What is needed ->
Answer these questions from the article on the new food security framework:
1. How many principles does the Framework comprise?
2. Which body approved the Framework, and in what year was it set up?
3. According to FAO, how does the prevalence of undernutrition in protracted crises compare with the rest of the developing world?

Excerpt ->
#####

Women process cassava for food preparation in Mbaiki, Central African Republic. $6.2 million is urgently needed to prevent further worsening of the food security situation.
FAO/Riccardo Gangale
Women process cassava for food preparation in Mbaiki, Central African Republic. $6.2 million is urgently needed to prevent further worsening of the food security situation.

New global food accord aims to tackle hunger in protracted crises – UN agency

The first global agreement involving all stakeholders of food aid aims to “do business differently” in order to combat hunger and undernutrition among people living in protracted crises around the world, the Food and Agriculture Organization (FAO) said today.

FAO said the new Framework for Action on Food Security and Nutrition in Protracted Crises offers guidance that signify “a marked shift from focus on short-term solutions, often humanitarian funded, to address long-term problems.”

“More comprehensive and effective policies and action will emerge as the result of the high-level political commitment the Framework mobilizes,” said Dominique Burgeon, FAO’s Strategic Programme Leader on Resilience.

Mr. Burgeon said that building resilience is a critical element of the Framework.

“Resilient communities have a greater capacity to absorb, prepare for and prevent crises and long-term stresses,” he said.

FAO also noted “that’s a marked shift from focus on short-term solutions, often humanitarian funded, to address long-term problems.”

Strengthening resilience, in all contexts, is vital to achieve the 2030 Sustainable Development Agenda just adopted last month by the UN General Assembly.

“We need to ‘do business differently’ in order to help the most vulnerable and at-risk communities to improve their food security and nutrition,” Burgeon said.

The prevalence of undernutrition is typically three times higher in protracted crises situations than in the rest of the developing world, according to FAO.

The Framework was approved by the Committee on World Food Security, which was set up in 1974 as an intergovernmental body to serve as a forum for review and follow up of food security policies.

The Framework comprises 11 principles that recognize the need for coherent and integrated humanitarian and development efforts to address both the immediate and the longer-term food security and nutrition needs of people in protracted crises.

It also emphasizes women’s empowerment and the agricultural productivity of smallholders, noting that both are often neglected in responses to crisis situations.

Over time, protracted crises reverse years of previously accumulated development gains, and undermine livelihoods, making the Sustainable Development Goal of eradicating hunger and poverty by 2030 harder to achieve.

#####

Listed entries ->

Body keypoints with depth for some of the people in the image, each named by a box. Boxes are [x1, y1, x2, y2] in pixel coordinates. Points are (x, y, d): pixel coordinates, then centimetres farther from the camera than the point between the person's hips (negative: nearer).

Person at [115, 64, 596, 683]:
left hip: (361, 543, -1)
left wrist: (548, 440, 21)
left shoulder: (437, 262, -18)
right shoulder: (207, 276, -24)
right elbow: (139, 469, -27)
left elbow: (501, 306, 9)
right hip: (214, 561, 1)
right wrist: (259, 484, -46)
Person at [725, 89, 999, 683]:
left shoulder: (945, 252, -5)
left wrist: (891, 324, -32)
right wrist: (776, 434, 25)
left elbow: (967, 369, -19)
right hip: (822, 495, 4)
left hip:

#####

Result below ->
1. 11 principles.
2. The Committee on World Food Security, set up in 1974.
3. It is typically three times higher.